> EXERCISE PROMPT: Render the text of the whole listing as a JSON list of strings, one string per line, with blank lines and the pictures left out.

===

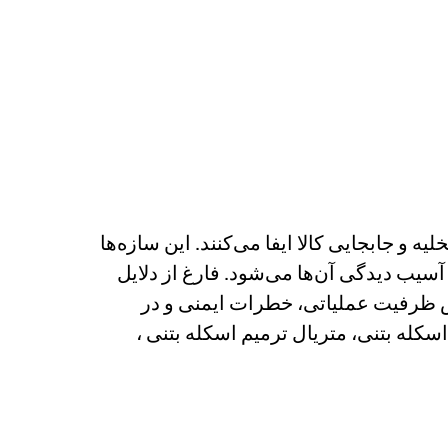
و جابجایی کالا ایفا می‌کنند. این سازه‌ها
یب دیدگی آن‌ها می‌شود. فارغ از دلایل
ش ظرفیت عملیاتی، خطرات ایمنی و در
کله بتنی، متریال ترمیم اسکله بتنی ،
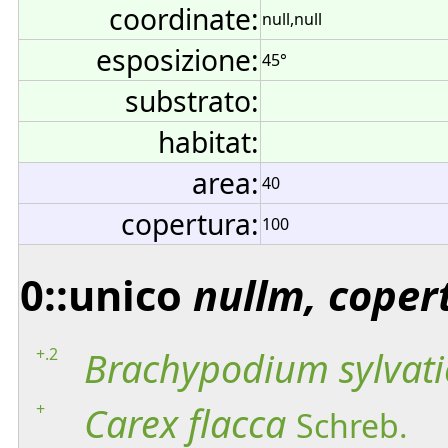
coordinate:
null,null
esposizione:
45°
substrato:
habitat:
area:
40
copertura:
100
0::unico
nullm, coper
+.2
Brachypodium
sylvat
+
Carex
flacca
Schreb.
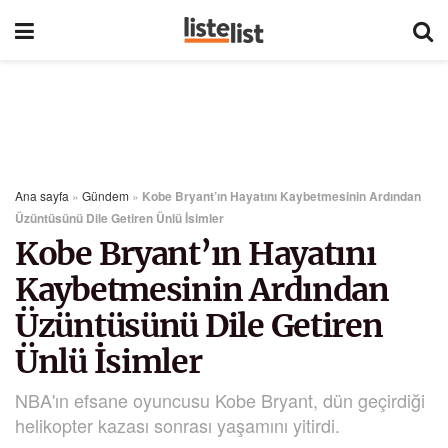
Ana sayfa
»
Gündem
»
Kobe Bryant’ın Hayatını Kaybetmesinin Ardından
Üzüntüsünü Dile Getiren Ünlü İsimler
Kobe Bryant’ın Hayatını
Kaybetmesinin Ardından
Üzüntüsünü Dile Getiren
Ünlü İsimler
NBA'ın efsane oyuncusu Kobe Bryant, dün geçirdiği
helikopter kazası sonrası yaşamını yitirdi.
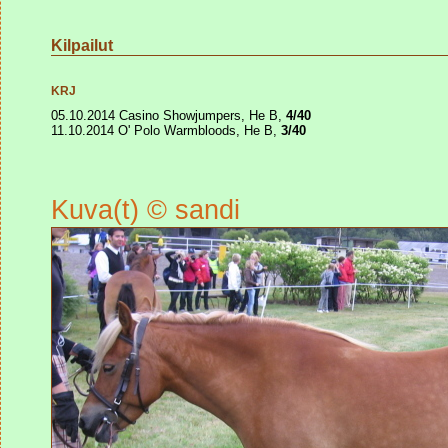
Kilpailut
KRJ
05.10.2014 Casino Showjumpers, He B,
4/40
11.10.2014 O' Polo Warmbloods, He B,
3/40
Kuva(t) © sandi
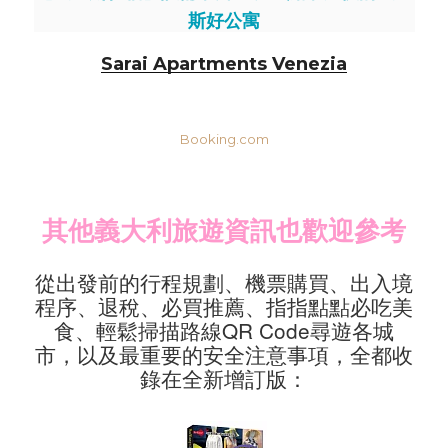
斯好公寓
Sarai Apartments Venezia
Booking.com
其他義大利旅遊資訊也歡迎參考
從出發前的行程規劃、機票購買、出入境
程序、退稅、必買推薦、指指點點必吃美
食、輕鬆掃描路線QR Code尋遊各城
市，以及最重要的安全注意事項，全都收
錄在全新增訂版：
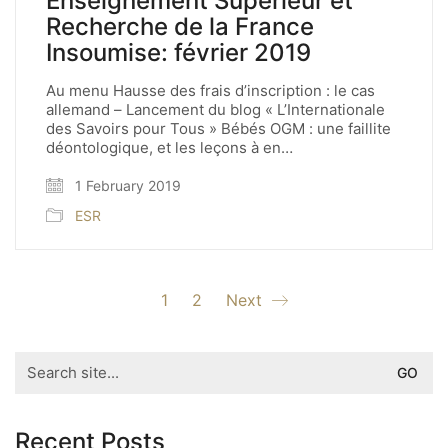
Enseignement Supérieur et
Recherche de la France
Insoumise: février 2019
Au menu Hausse des frais d’inscription : le cas
allemand – Lancement du blog « L’Internationale
des Savoirs pour Tous » Bébés OGM : une faillite
déontologique, et les leçons à en…
1 February 2019
ESR
1
2
Next
Search
for:
Recent Posts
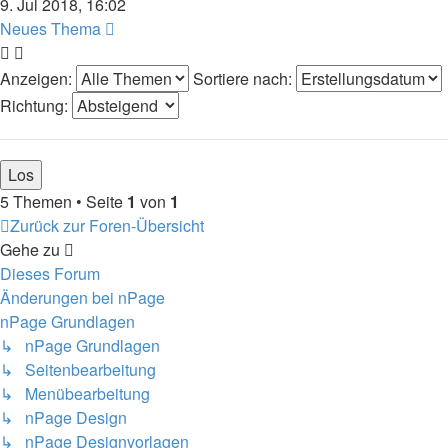
9. Jul 2018, 16:02
Neues Thema
Anzeigen:
Sortiere nach:
Richtung:
5 Themen • Seite
1
von
1
Zurück zur Foren-Übersicht
Gehe zu
Dieses Forum
Änderungen bei nPage
nPage Grundlagen
↳ nPage Grundlagen
↳ Seitenbearbeitung
↳ Menübearbeitung
↳ nPage Design
↳ nPage Designvorlagen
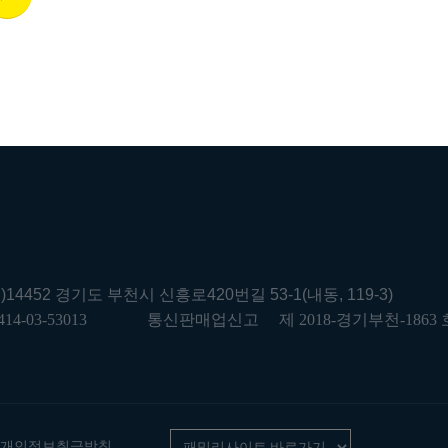
우)14452 경기도 부천시 신흥로420번길 53-1(내동, 119-3)
414-03-53013
통신판매업신고
제 2018-경기부천-1863 
개인정보취급방침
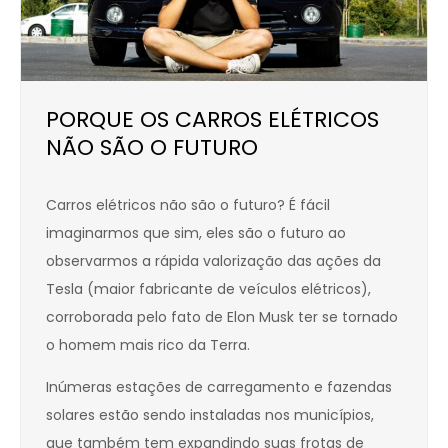
PORQUE OS CARROS ELÉTRICOS
NÃO SÃO O FUTURO
Carros elétricos não são o futuro? É fácil
imaginarmos que sim, eles são o futuro ao
observarmos a rápida valorização das ações da
Tesla (maior fabricante de veículos elétricos),
corroborada pelo fato de Elon Musk ter se tornado
o homem mais rico da Terra.
Inúmeras estações de carregamento e fazendas
solares estão sendo instaladas nos municípios,
que também tem expandindo suas frotas de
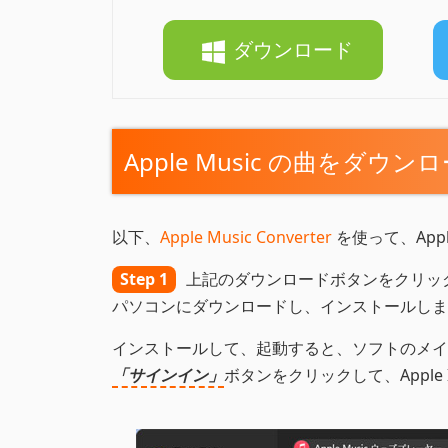
ダウンロード
Apple Music の曲をダウ
以下、
Apple Music Converter
を使って、App
Step 1
上記のダウンロードボタンをクリックして、Wi
パソコンにダウンロードし、インストールしま
インストールして、起動すると、ソフトのメイン画面
「サインイン」
ボタンをクリックして、Apple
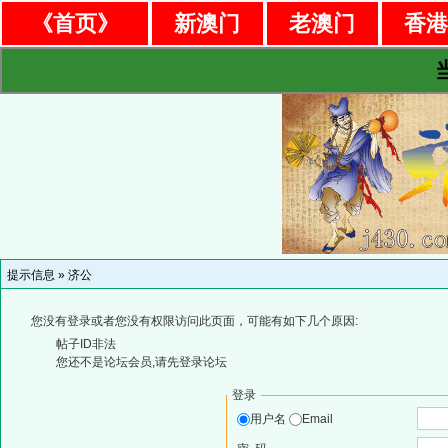
《首页》
新澳门
老澳门
香
提示信息 »
济公
您没有登录或者您没有权限访问此页面，可能有如下几个原因:
帖子ID非法
您还不是论坛会员,请先登录论坛
登录
用户名
Email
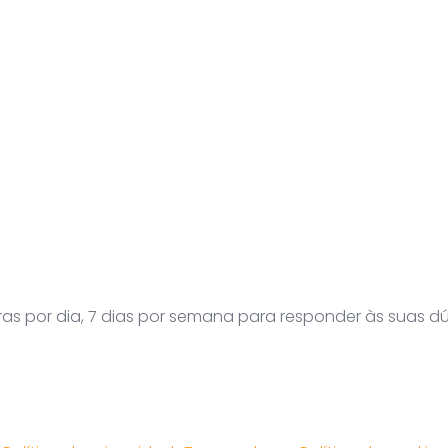
ras por dia, 7 dias por semana para responder às suas d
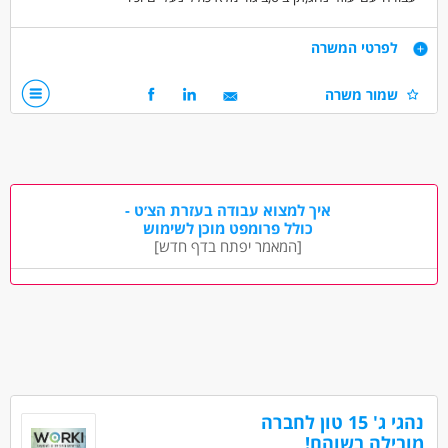
דרישות
לפרטי המשרה
תחילת עבודה מיידית
שמור משרה
רישיון עד 15 טון בתוקף
דרושים בתחום
נהגים, רכב ותחבורה - נהג/ת חלוקה
נהגים, רכב ותחבורה - נהג/ת אמבולנס
איך למצוא עבודה בעזרת הצ׳ט -
נהגים, רכב ותחבורה - נהג/ת מונית
כולל פרומפט מוכן לשימוש
[המאמר יפתח בדף חדש]
מאפייני משרה
לא נדרש ניסיון
עבודה מיידית
משרה מלאה
נהגי ג' 15 טון לחברה
מובילה בשוהם!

===

> SOLUTION:
[
  "و جابجایی کالا ایفا می‌کنند. این سازه‌ها",
  "یب دیدگی آن‌ها می‌شود. فارغ از دلایل",
  "ش ظرفیت عملیاتی، خطرات ایمنی و در",
  "کله بتنی، متریال ترمیم اسکله بتنی ،",
  "coordinate:",
  "null,null",
  "esposizione:",
  "45°",
  "substrato:",
  "habitat:",
  "area:",
  "40",
  "copertura:",
  "100",
  "0::unico",
  "nullm, coper",
  "+.2",
  "Brachypodium",
  "sylvat",
  "+",
  "Carex",
  "flacca",
  "Schreb.",
  "Ana sayfa",
  "»",
  "Gündem",
  "»",
  "Kobe Bryant’ın Hayatını Kaybetmesinin Ardından",
  "Üzüntüsünü Dile Getiren Ünlü İsimler",
  "Kobe Bryant’ın Hayatını",
  "Kaybetmesinin Ardından",
  "Üzüntüsünü Dile Getiren",
  "Ünlü İsimler",
  "NBA'ın efsane oyuncusu Kobe Bryant, dün geçirdiği",
  "helikopter kazası sonrası yaşamını yitirdi.",
  "Kilpailut",
  "KRJ",
  "05.10.2014 Casino Showjumpers, He B,",
  "4/40",
  "11.10.2014 O' Polo Warmbloods, He B,",
  "3/40",
  "Kuva(t) © sandi",
  "斯好公寓",
  "Sarai Apartments Venezia",
  "Booking.com",
  "其他義大利旅遊資訊也歡迎參考",
  "從出發前的行程規劃、機票購買、出入境",
  "程序、退稅、必買推薦、指指點點必吃美",
  "食、輕鬆掃描路線QR Code尋遊各城",
  "市，以及最重要的安全注意事項，全都收",
  "錄在全新增訂版：",
  "Enseignement Supérieur et",
  "Recherche de la France",
  "Insoumise: février 2019",
  "Au menu Hausse des frais d’inscription : le cas",
  "allemand – Lancement du blog « L’Internationale",
  "des Savoirs pour Tous » Bébés OGM : une faillite",
  "déontologique, et les leçons à en…",
  "1 February 2019",
  "ESR",
  "1",
  "2",
  "Next",
  "Search",
  "for:",
  "Recent Posts",
  "9. Jul 2018, 16:02",
  "Neues Thema",
  "Anzeigen:",
  "Sortiere nach:",
  "Richtung:",
  "5 Themen • Seite",
  "1",
  "von",
  "1",
  "Zurück zur Foren-Übersicht",
  "Gehe zu",
  "Dieses Forum",
  "Änderungen bei nPage",
  "nPage Grundlagen",
  "↳ nPage Grundlagen",
  "↳ Seitenbearbeitung",
  "↳ Menübearbeitung",
  "↳ nPage Design",
  "↳ nPage Designvorlagen",
  "우)14452 경기도 부천시 신흥로420번길 53-1(내동, 119-3)",
  "414-03-53013",
  "통신판매업신고",
  "제 2018-경기부천-1863 ",
  "개인정보취급방침",
  "PORQUE OS CARROS ELÉTRICOS",
  "NÃO SÃO O FUTURO",
  "Carros elétricos não são o futuro? É fácil",
  "imaginarmos que sim, eles são o futuro ao",
  "observarmos a rápida valorização das ações da",
  "Tesla (maior fabricante de veículos elétricos),",
  "corroborada pelo fato de Elon Musk ter se tornado",
  "o homem mais rico da Terra.",
  "Inúmeras estações de carregamento e fazendas",
  "solares estão sendo instaladas nos municípios,",
  "que também tem expandindo suas frotas de",
  "ダウンロード",
  "Apple Music の曲をダウ",
  "以下、",
  "Apple Music Converter",
  "を使って、App",
  "Step 1",
  "上記のダウンロードボタンをクリックして、Wi",
  "パソコンにダウンロードし、インストールしま",
  "インストールして、起動すると、ソフトのメイン画面",
  "「サインイン」",
  "ボタンをクリックして、Apple",
  "《首页》",
  "新澳门",
  "老澳门",
  "香",
  "提示信息 »",
  "济公",
  "您没有登录或者您没有权限访问此页面，可能有如下几个原因:",
  "帖子ID非法",
  "您还不是论坛会员,请先登录论坛",
  "登录",
  "用户名",
  "Email",
  "ras por dia, 7 dias por semana para responder às suas d",
  "דרישות",
  "לפרטי המשרה",
  "תחילת עבודה מיידית",
  "שמור משרה",
  "רישיון עד 15 טון בתוקף",
  "דרושים בתחום",
  "נהגים, רכב ותחבורה - נהג/ת חלוקה",
  "נהגים, רכב ותחבורה - נהג/ת אמבולנס",
  "איך למצוא עבודה בעזרת הצ׳ט -",
  "נהגים, רכב ותחבורה - נהג/ת מונית",
  "כולל פרומפט מוכן לשימוש",
  "[המאמר יפתח בדף חדש]",
  "מאפייני משרה",
  "לא נדרש ניסיון",
  "עבודה מיידית",
  "משרה מלאה",
  "נהגי ג' 15 טון לחברה",
  "מובילה בשוהם!"
]